There you go, you figured it out. The single subject is “election reform.” You could debate that it is too broad and I believe that’s what the supreme court will decide.
Pure Democrat mischief. Republicans switched to closed primaries for a good reason: to keep Democrats from determining the outcome of Republican primaries. This reopens that door and allows Democrats to control the process. Democrats are doing this because they are finding it harder to win fair and honest elections.
The three items should appear separately on the ballot and not together. The open primary does not belong with limitations to campaign contributions (which we sorely need). Is ranked choice voting a bogey man in disguise ? Those in power want to keep it that way, while third parties are kept in check.

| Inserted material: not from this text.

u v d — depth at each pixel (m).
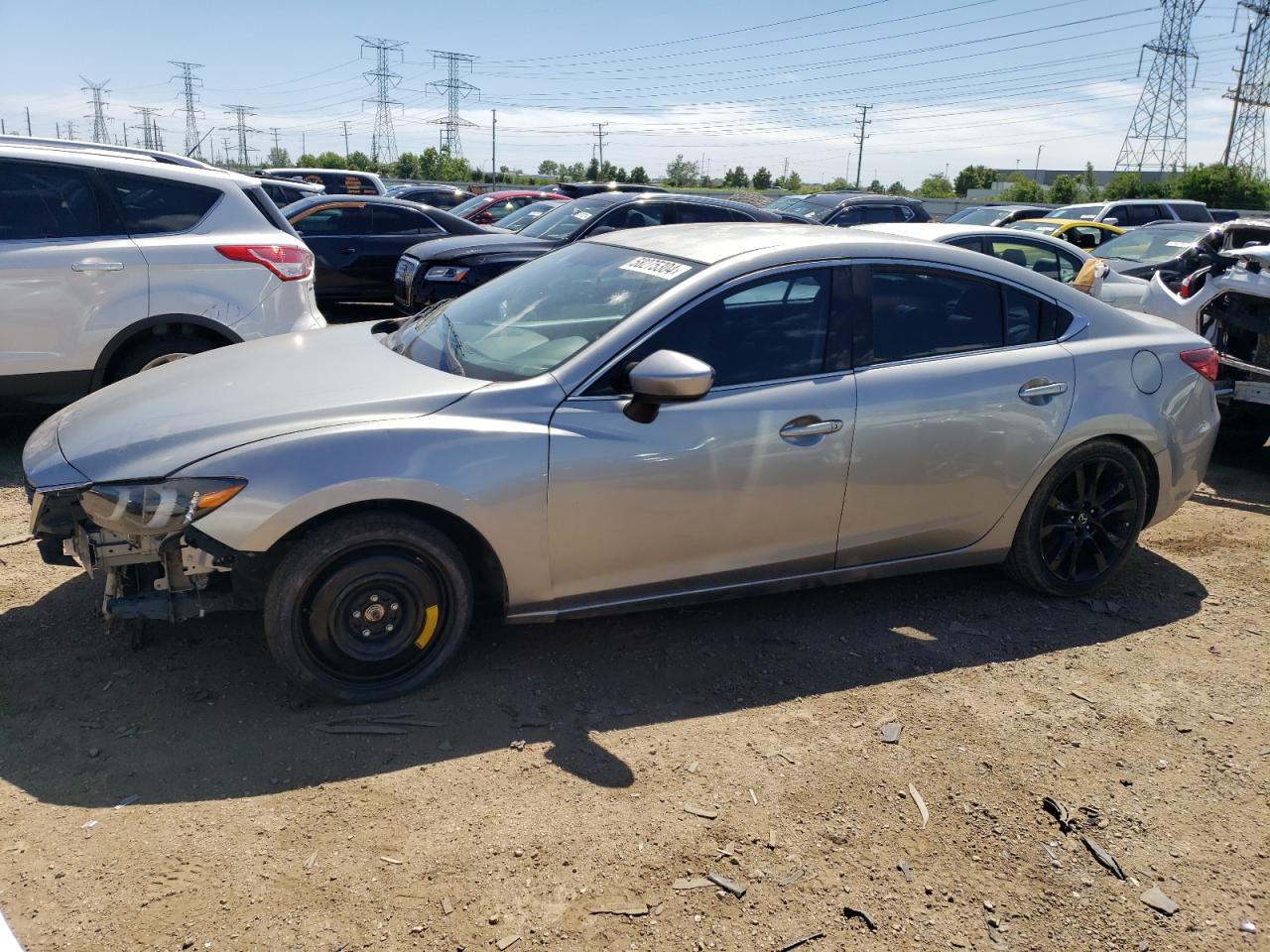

Who wants to spoil an election by voting for a better candidate if they don’t have a chance of winning ? I point to Ross Perot and the election of Bill Clinton. It never would have happened with Rank Choice Voting.
The irony here is that the two biggest legal idiots from the Walker Administration are the same two who couldn’t save Walker’s re-election in a straight-up contest. Walker was so bad……he had to quit. His running mate……still in hiding.
The whole point is outside liberals are trying to take over states. They can’t beat Republicans at the ballot box so this is their attempt to have us all like California. There is no honor or anything honest about this ballot measure. Follow the money!